Pricing (2024)

Chat completionrequests are billed based on the number of input tokens sent plus the number of tokens in the output(s) returned by the API.

Your request may use up to num_tokens(input) + [max_tokens * max(n, best_of)] tokens, which will be billed at the per-engine rates outlined at the top of this page.

In the simplest case, if your prompt contains 200 tokens and you request a single 900 token completion from the gpt-3.5-turbo-1106 API, your request will use 1100 tokens and will cost [(200 * 0.001) + (900 * 0.002)] / 1000 = $0.002.

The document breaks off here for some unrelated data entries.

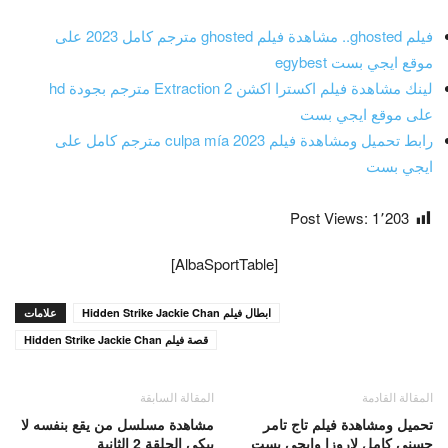
فيلم ghosted.. مشاهدة فيلم ghosted مترجم كامل 2023 على
موقع ايجي بست egybest
لينك مشاهدة فيلم اكسترا اكشن Extraction 2 مترجم بجودة hd
على موقع ايجي بست
رابط تحميل ومشاهدة فيلم culpa mía 2023 مترجم كامل على
ايجي بست
Post Views:
1٬203
[AlbaSportTable]
ابطال فيلم Hidden Strike Jackie Chan
علامات
قصة فيلم Hidden Strike Jackie Chan
المقالة القادمة
المقالة السابقة
تحميل ومشاهدة فيلم تاج تامر
مشاهدة مسلسل من يقع بنفسه لا
حسني كامل لاروزا وايجي بست
يبكي الحلقة 2 الثانية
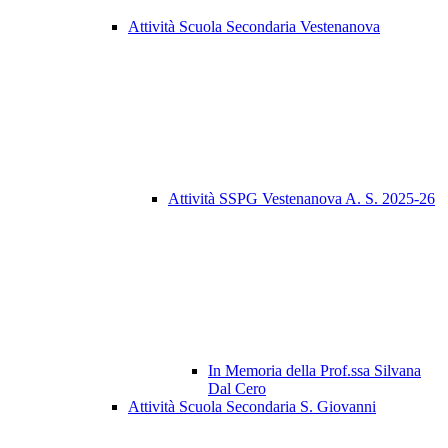
Attività Scuola Secondaria Vestenanova
Attività SSPG Vestenanova A. S. 2025-26
In Memoria della Prof.ssa Silvana
Dal Cero
Attività Scuola Secondaria S. Giovanni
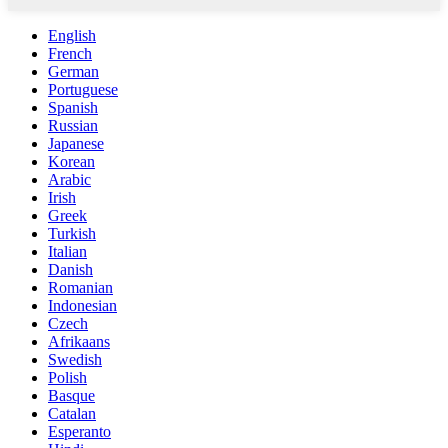
English
French
German
Portuguese
Spanish
Russian
Japanese
Korean
Arabic
Irish
Greek
Turkish
Italian
Danish
Romanian
Indonesian
Czech
Afrikaans
Swedish
Polish
Basque
Catalan
Esperanto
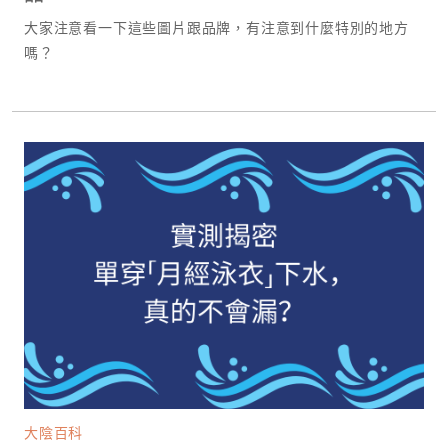
大家注意看一下這些圖片跟品牌，有注意到什麼特別的地方
嗎？
大陰百科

You can limit costs by reducing prompt length or maximum response length, limiting usage ofbest_of/n , adding appropriate stop sequences, or using engines with lower per-token costs.

Pricing (2024)
Top Articles
Latest Posts
Article information

Author: Francesca Jacobs Ret

Last Updated:

Views: 6316

Rating: 4.8 / 5 (48 voted)

Reviews: 87% of readers found this page helpful

Author information

Name: Francesca Jacobs Ret

Birthday: 1996-12-09

Address: Apt. 141 1406 Mitch Summit, New Teganshire, UT 82655-0699

Phone: +2296092334654

Job: Technology Architect

Hobby: Snowboarding, Scouting, Foreign language learning, Dowsing, Baton twirling, Sculpting, Cabaret

Introduction: My name is Francesca Jacobs Ret, I am a innocent, super, beautiful, charming, lucky, gentle, clever person who loves writing and wants to share my knowledge and understanding with you.